Misericórdia de Caldas da Rainha juntou parceiros para criar uma coleção de joias que visa promover o bordado tradicional da cidade

Reza a lenda que, vendo a rainha despojada de todas as suas joias, por as ter entregue para ajudar os pobres e construir o hospital termal, o povo de Caldas da Rainha pôs mãos à obra e fez um manto com bordados que recriavam o tesouro oferecido por D. Leonor, para que a monarca pudesse desfilar no cortejo real pela cidade.

Mais de 500 anos depois, a Misericórdia juntou-se a vários parceiros locais para "devolver as joias à rainha". Como? Através da criação de uma coleção de joias designada "Heart of a Queen" que tem como principal objetivo promover e valorizar o bordado de Caldas da Rainha, que, segundo a lenda, teve origem naquele manto oferecido a D. Leonor. "A inspiração pode vir de qualquer pessoa, mas quando se sente a história de uma grande rainha e dos laços que ela criou com o seu povo, percebemos que a lenda tem de continuar viva", pode ler-se no folheto que apresenta a coleção.

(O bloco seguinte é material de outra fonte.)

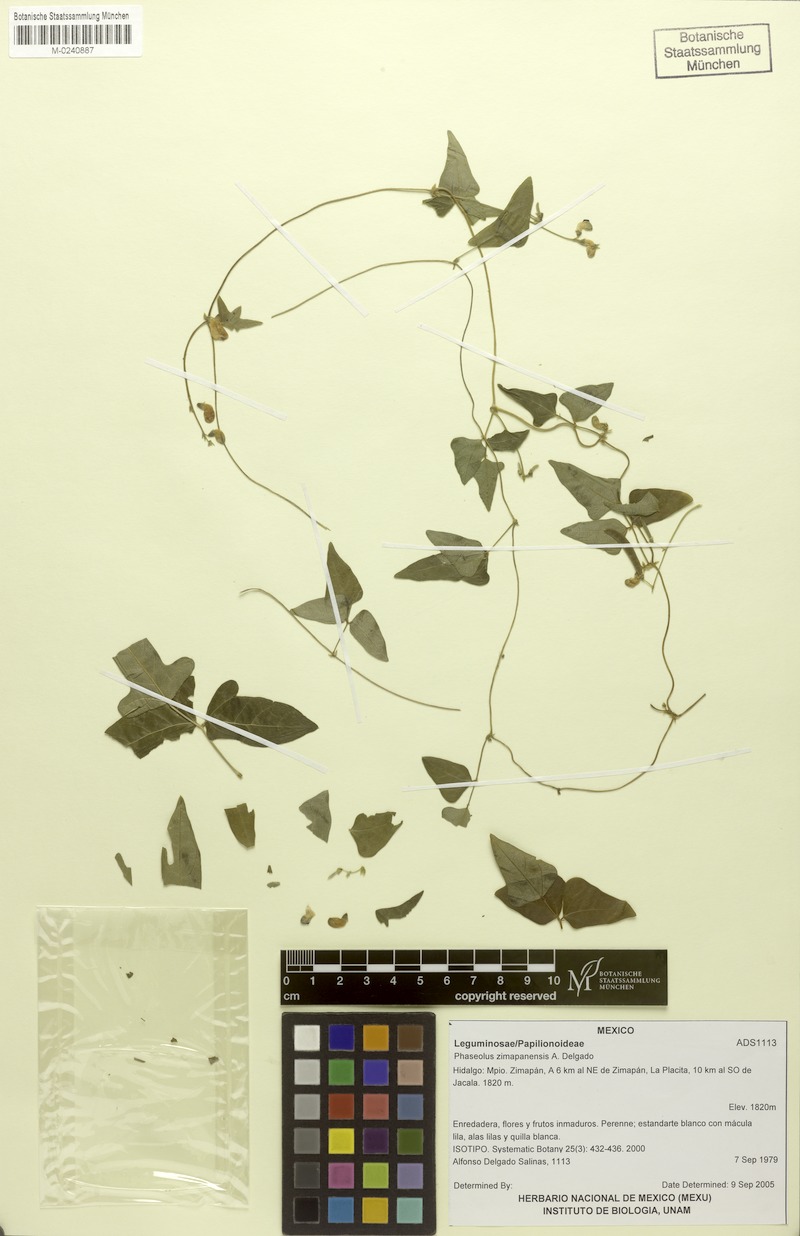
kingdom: Plantae
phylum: Tracheophyta
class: Magnoliopsida
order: Fabales
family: Fabaceae
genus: Phaseolus
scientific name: Phaseolus zimapanensis
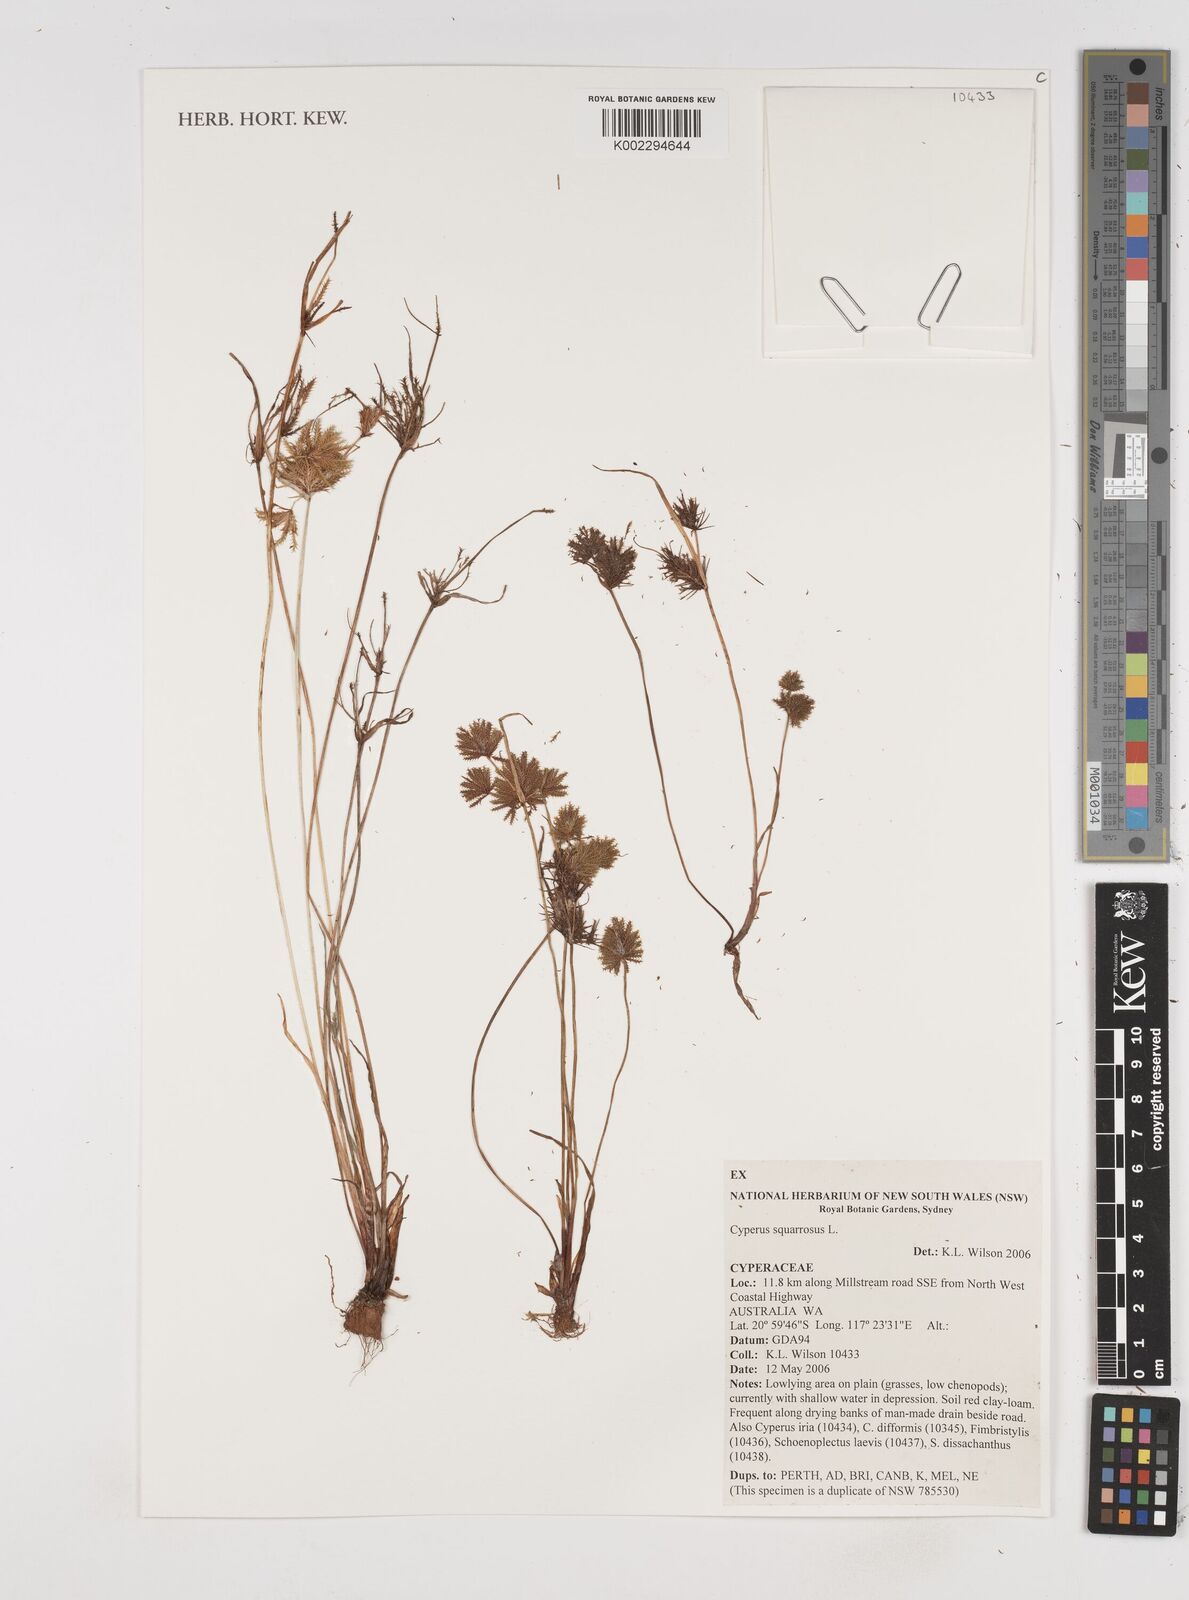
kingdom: Plantae
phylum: Tracheophyta
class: Liliopsida
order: Poales
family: Cyperaceae
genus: Cyperus
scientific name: Cyperus squarrosus
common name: Awned cyperus
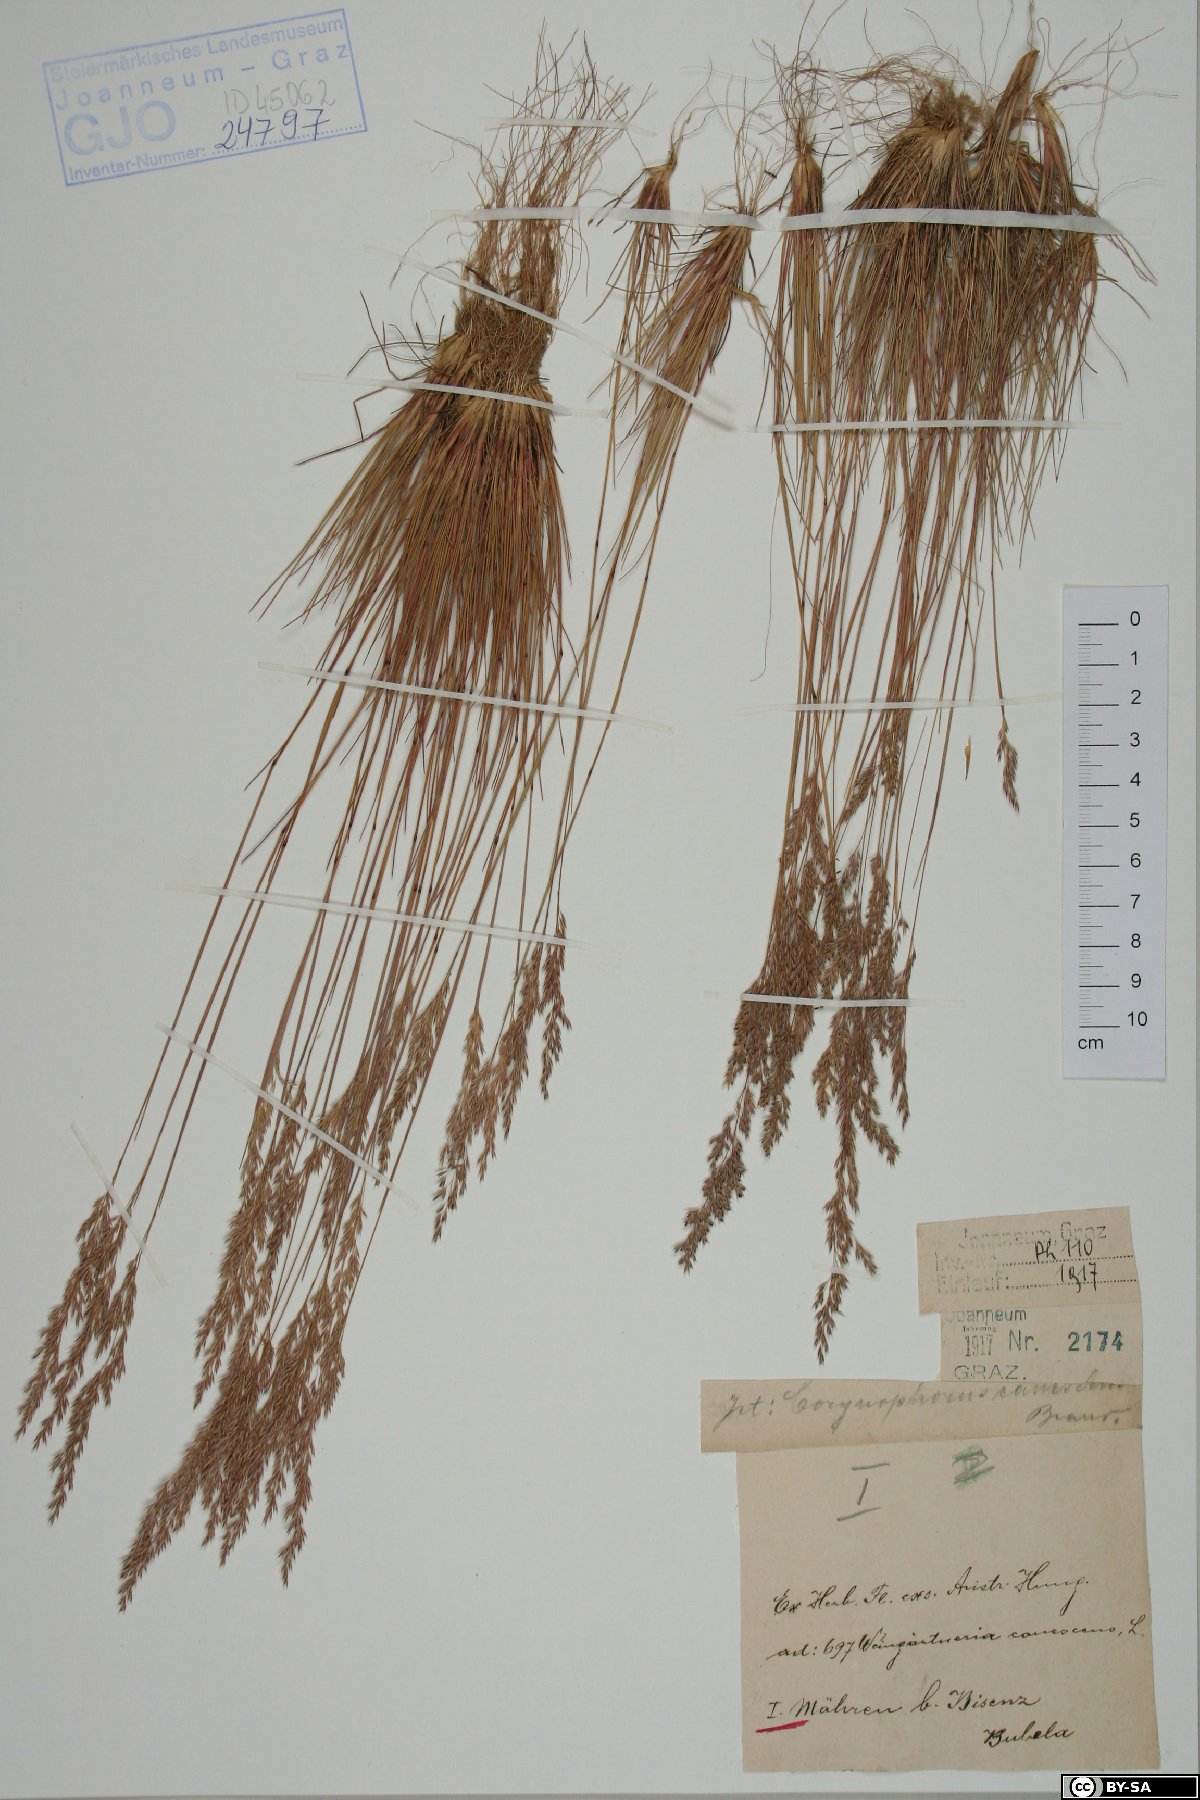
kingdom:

Gabriela Galeão, psicóloga e coordenadora técnica do Contrato Local de Desenvolvimento Social 3G (CLDS 3G) da Misericórdia, conta que o projeto começou a ser pensado há cerca de dois anos, no âmbito de um processo de "revitalização" do bordado de Caldas da Rainha. "Um dos eixos do CLDS 3G passa pela criação e promoção de circuitos de produtos locais e endógenos, potenciando a sua divulgação e comercialização. Ora, os bordados encaixam na perfeição neste objetivo", explica a técnica.

Apresentada publicamente durante o encerramento do projeto CLDS 3G, a coleção de joias é o resultado de um trabalho de parceria que juntou a Santa Casa da Misericórdia, a joalheira Sofia Tregeira e a Associação de Bordados das Caldas da Rainha. O projeto contou ainda com a colaboração da Câmara Municipal, do designer e criativo André Sentieiro e do fotógrafo Miguel Lopes, ambos com ligações à cidade. Este é, aliás, um ponto comum aos outros intervenientes, que, como frisa Gabriela Galeão, "têm todos raízes no concelho e participaram voluntariamente no projeto".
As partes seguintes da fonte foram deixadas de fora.